While the Philippines’ manufacturing purchasing managers’ index remained above the 50-level, which mirrored growth, PMI further eased to 53.8 last month from May’s 54.1.
“Despite a loss in growth momentum for the second-month running, operating conditions have now improved for five successive months, with the headline PMI figure signaling solid overall growth in the manufacturing sector,” S&P Global Market Intelligence said in a report.
In particular, S&P Global Market Intelligence economist Maryam Baluch said “production levels rose, driven by a faster increase in new orders.”
“Domestic demand remained strong as the lifting of pandemic restrictions allowed customer activity to pick-up,” Baluch said.
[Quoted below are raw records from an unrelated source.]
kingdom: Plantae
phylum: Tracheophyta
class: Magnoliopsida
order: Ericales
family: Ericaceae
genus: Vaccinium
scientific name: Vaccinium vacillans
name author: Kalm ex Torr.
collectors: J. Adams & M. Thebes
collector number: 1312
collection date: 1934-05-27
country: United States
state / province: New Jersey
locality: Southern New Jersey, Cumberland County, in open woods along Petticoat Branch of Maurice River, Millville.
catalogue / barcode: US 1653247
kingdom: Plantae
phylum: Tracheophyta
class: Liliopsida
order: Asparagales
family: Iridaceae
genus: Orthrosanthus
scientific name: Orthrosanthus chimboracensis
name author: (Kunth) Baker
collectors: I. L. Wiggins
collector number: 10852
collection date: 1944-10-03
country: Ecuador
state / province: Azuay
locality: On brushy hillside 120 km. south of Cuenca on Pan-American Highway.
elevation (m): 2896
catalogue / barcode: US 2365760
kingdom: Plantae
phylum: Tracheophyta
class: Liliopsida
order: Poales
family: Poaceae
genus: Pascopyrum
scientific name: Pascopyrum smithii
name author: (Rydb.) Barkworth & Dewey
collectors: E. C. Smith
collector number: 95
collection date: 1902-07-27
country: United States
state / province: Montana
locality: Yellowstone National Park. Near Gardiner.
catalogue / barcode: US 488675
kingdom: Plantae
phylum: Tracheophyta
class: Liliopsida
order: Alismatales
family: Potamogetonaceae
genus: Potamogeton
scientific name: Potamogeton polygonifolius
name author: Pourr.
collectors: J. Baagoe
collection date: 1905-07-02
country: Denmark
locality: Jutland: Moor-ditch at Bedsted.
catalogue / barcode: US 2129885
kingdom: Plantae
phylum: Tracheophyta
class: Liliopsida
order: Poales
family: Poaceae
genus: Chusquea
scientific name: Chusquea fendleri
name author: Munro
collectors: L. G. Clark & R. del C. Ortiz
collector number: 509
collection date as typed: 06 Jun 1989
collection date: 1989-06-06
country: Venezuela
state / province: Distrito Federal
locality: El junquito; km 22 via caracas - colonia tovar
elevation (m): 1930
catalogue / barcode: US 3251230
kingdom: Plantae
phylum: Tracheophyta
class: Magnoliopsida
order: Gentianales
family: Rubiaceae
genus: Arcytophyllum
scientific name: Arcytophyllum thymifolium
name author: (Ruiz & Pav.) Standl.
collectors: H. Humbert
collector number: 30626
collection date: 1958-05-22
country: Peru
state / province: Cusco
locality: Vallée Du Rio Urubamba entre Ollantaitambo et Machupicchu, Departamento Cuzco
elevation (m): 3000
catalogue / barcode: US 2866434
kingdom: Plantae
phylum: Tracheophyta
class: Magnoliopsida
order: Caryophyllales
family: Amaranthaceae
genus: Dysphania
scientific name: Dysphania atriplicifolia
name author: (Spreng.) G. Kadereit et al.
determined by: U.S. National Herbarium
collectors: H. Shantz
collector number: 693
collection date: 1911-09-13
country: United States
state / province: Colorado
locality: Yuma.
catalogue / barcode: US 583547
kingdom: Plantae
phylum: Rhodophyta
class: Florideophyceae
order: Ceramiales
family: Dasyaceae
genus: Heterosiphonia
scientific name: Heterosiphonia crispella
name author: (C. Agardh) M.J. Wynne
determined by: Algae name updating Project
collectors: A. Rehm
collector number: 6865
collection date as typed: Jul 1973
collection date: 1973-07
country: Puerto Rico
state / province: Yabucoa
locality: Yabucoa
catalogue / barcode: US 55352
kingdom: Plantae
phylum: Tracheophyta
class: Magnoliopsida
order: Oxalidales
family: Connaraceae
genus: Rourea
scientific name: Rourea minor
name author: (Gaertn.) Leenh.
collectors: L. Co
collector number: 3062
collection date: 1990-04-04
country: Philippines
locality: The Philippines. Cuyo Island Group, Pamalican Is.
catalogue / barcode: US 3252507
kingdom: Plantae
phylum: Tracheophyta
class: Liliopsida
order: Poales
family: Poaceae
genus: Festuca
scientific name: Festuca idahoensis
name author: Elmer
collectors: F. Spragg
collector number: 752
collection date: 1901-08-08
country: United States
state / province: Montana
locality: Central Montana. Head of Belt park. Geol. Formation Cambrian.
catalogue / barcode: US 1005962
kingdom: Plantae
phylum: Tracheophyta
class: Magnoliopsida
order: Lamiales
However, S&P Global Market Intelligence flagged easing export production since March. “Foreign client demand contracted for the fourth-month running, and at a sharper pace,” Baluch said.
“Weak international client demand and supply issues reportedly led to diminished volumes of new work from abroad,” S&P Global Market Intelligence said.
While firms enjoyed the fruits of robust manufacturing growth at the start of this year, “businesses were more hesitant in their output expectations for the year ahead as downside risks to growth remain,” Baluch said.
“The degree of confidence hit a 26-month low as firms highlighted concerns surrounding supply-side challenges, persistent inflation, energy price increases and peripheral global uncertainties that continue to spillover and restrain the Filipino manufacturing sector,” Baluch added.
According to S&P Global Market Intelligence, “average cost burdens rose further as companies continued to register higher energy and raw material prices.”
The Philippine Statistics Authority’s (PSA) producer price index (PPI) for manufacturing released last Thursday showed that production input inflation climbed to a new high of 6.9 percent year-on-year in May. Month-on-month, manufacturing costs last May were also 0.4-percent higher than April levels.
“The upturn in the PPI in May can be attributed to the annual increases in the indices of 21 industry divisions led by manufacture of coke and refined petroleum products, which registered an annual growth of 20.7 percent,” the PSA said.